Vos tâches —
**A.** Recopiez fidèlement la partie de l'extrait sur la carapace qui commence par les mots « Le texte de » et se termine par « langage riche d’images. ».
**B.** Dans l'extrait sur la carapace, relevez toutes les catégories de personnes que le Pape a rencontrées dans la cathédrale de Dili.

Extrait du document —
###
«L’évangélisation se produit lorsque nous avons le courage de “briser” le vase qui contient le parfum» a dit le Pape dans le discours prononcé le 10 septembre lors de la rencontre avec les évêques, les prêtres, les consacrés, les séminaristes et les catéchistes dans la cathédrale de Dili.
Le texte de l’Evangile cité par le Pape est celui de Marie qui brise le vase pour oindre les pieds de Jésus, une scène de par sa «sensorialité» très chère au Pape Bergoglio qui a souvent utilisé cette dimen-sion «olfactive» du parfum, ou de l’odeur, dans son langage riche d’images.
Mais il y a une autre image qu’il a utilisée dans la même phrase qui frappe, celle de «briser la “carapace” qui souvent nous enferme sur nous-mêmes et de sortir d’une religiosité paresseuse, confortable, vécue uniquement pour un besoin personnel». A la tentation de la paresse confortable et centrée sur soi, le Pape répond par les paroles utilisées par sœur Rosa dans son témoignage, «une Eglise en mouvement, une Eglise qui ne s’arrête pas, ne tourne pas autour d’elle-même, mais qui est brûlée par la passion d’apporter la joie de l’Evangile». Les paroles de sœur Rosa soutiennent la vision du Pape d’une «Eglise en sortie» qui est une image que le Pape propose depuis plus de onze ans au peuple des fidèles. Il est donc nécessaire, voire urgent, d’avoir la force de briser la carapace. La carapace, comme le nid, la tanière, sont des images chaleureuses, accueillantes, vitales, mais qui peuvent se transformer dans leur contraire, qui peuvent devenir froides, repoussantes, mortelles.
Le geste de briser la carapace rappelle une autre image aussi exotique qu’efficace, celle de la langouste. Cet animal, que nous connaissons tous pour sa forme repoussante et que nous apprécions pour sa chair savoureuse, développe un processus vital très intéressant. En effet, la langouste naît nue, et cette «carapace» qui la recouvre se forme, progressivement, dans un second temps. La coque, ou carapace, un exosquelette, une superstructure qui défend le mollusque, mais qui, dans le même temps, l’emprisonne aussi et enfin le torture. A un certain moment, cette carapace devient trop étroite et suffocante et la langouste devra s’en débarrasser. Elle devra «briser la carapace» et redevenir un mollusque nu, vulnérable, jusqu’à ce qu’une nouvelle «structure» se forme. Ce n’est qu’ainsi, à travers ce passage-retour à la nudité originelle fragile que la langouste pourra continuer à vivre. Cela n’a pas lieu une fois seulement mais se répète plusieurs fois dans la vie de l’animal: la langouste «meurt et renaît» continuellement et devient ainsi l’un des êtres vivant ayant la plus grande longévité, allant parfois jusqu’à 130 ans. Il y a un essai intéressant, écrit par le professeur Stefano De Matteis qui affronte ce thème et qui s’intitule précisément Le dilemme de la langouste, avec un sous-titre sans doute encore plus intéressant: «La force de la vulnérabilité»: il y a un moment en effet où la langouste se retrouve nue, désarmée, sans défen-se, quand elle passe d’une vieille carapace, désormais brisée, à une nouvelle, mais c’est précisément ce moment qui marque sa vitalité tenace, sa force, parce que «lorsque je suis faible, c'est alors que je suis fort» (2 Co 12, 10).
###
Liste des lignes —
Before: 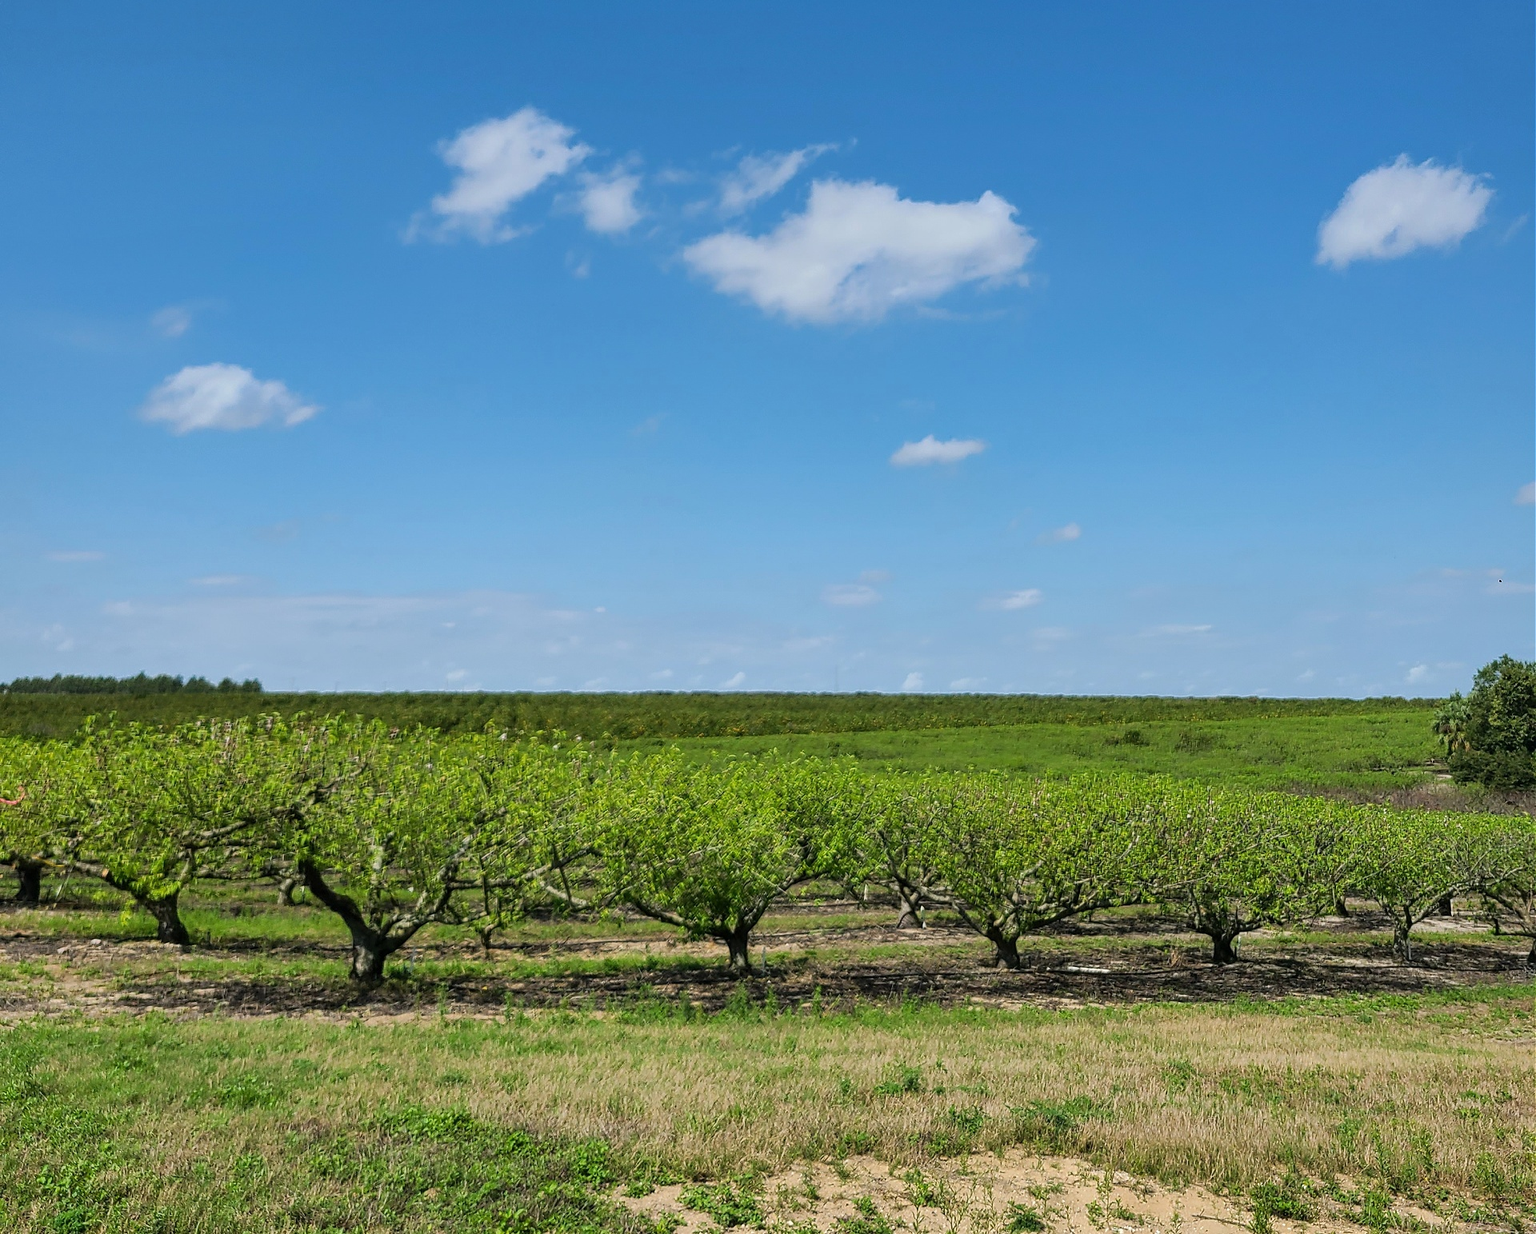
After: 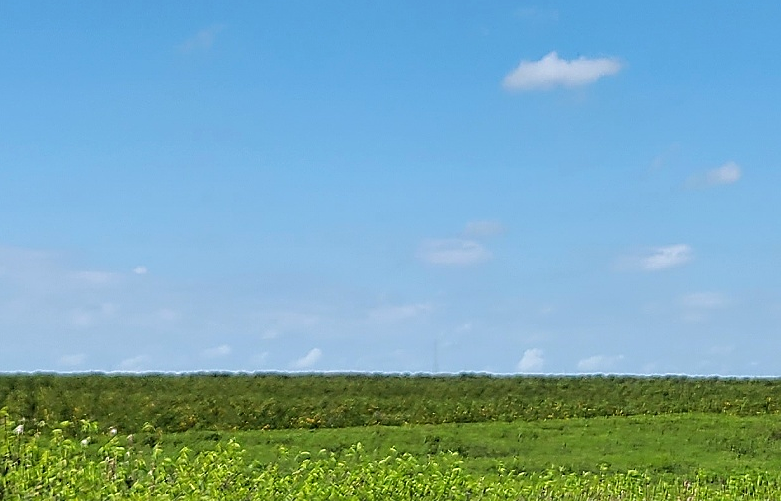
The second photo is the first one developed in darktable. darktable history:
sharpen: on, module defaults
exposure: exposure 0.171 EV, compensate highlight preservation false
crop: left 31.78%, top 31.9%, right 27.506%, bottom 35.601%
###
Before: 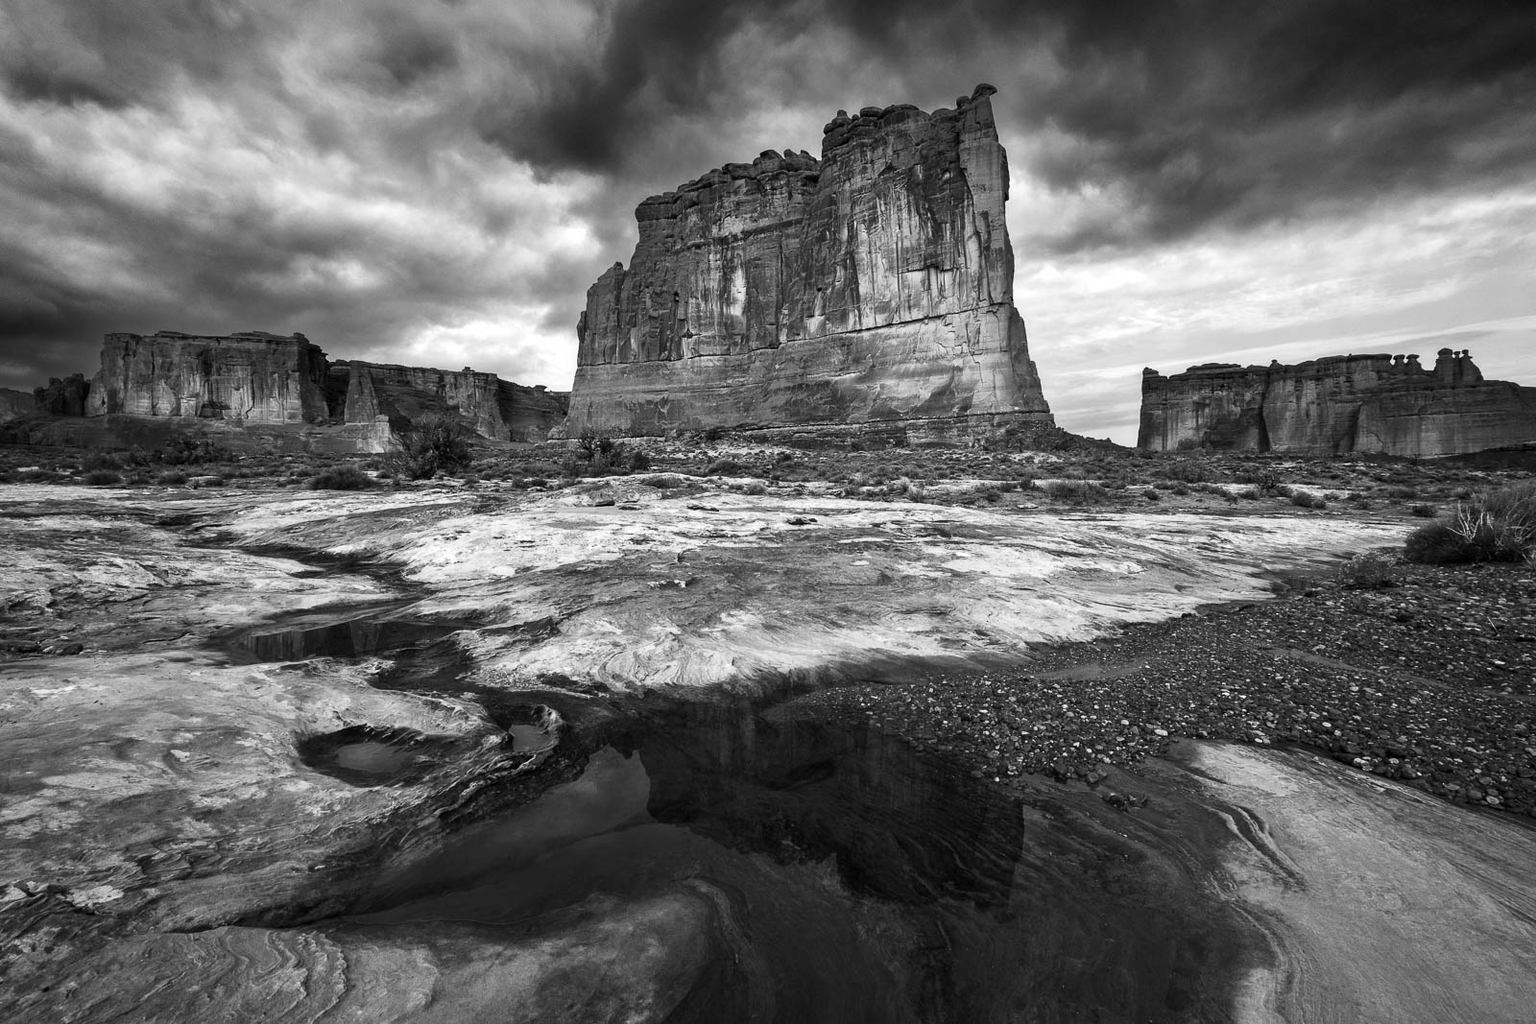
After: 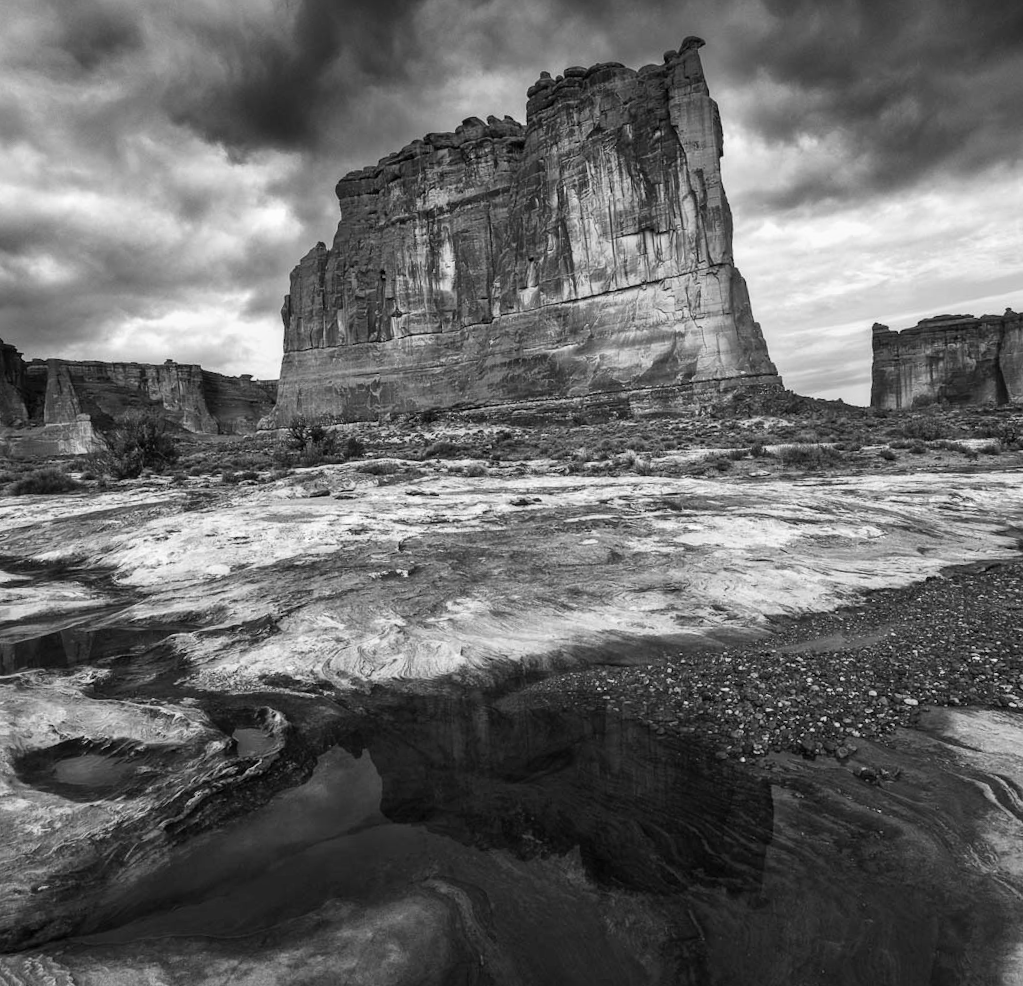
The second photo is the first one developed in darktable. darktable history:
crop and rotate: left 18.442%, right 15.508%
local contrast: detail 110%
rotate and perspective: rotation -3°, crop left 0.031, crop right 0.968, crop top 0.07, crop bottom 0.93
###
Réponses aux tâches —
**A.**
Le texte de l’Evangile cité par le Pape est celui de Marie qui brise le vase pour oindre les pieds de Jésus, une scène de par sa «sensorialité» très chère au Pape Bergoglio qui a souvent utilisé cette dimen-sion «olfactive» du parfum, ou de l’odeur, dans son langage riche d’images.

**B.** les évêques, les prêtres, les consacrés, les séminaristes, les catéchistes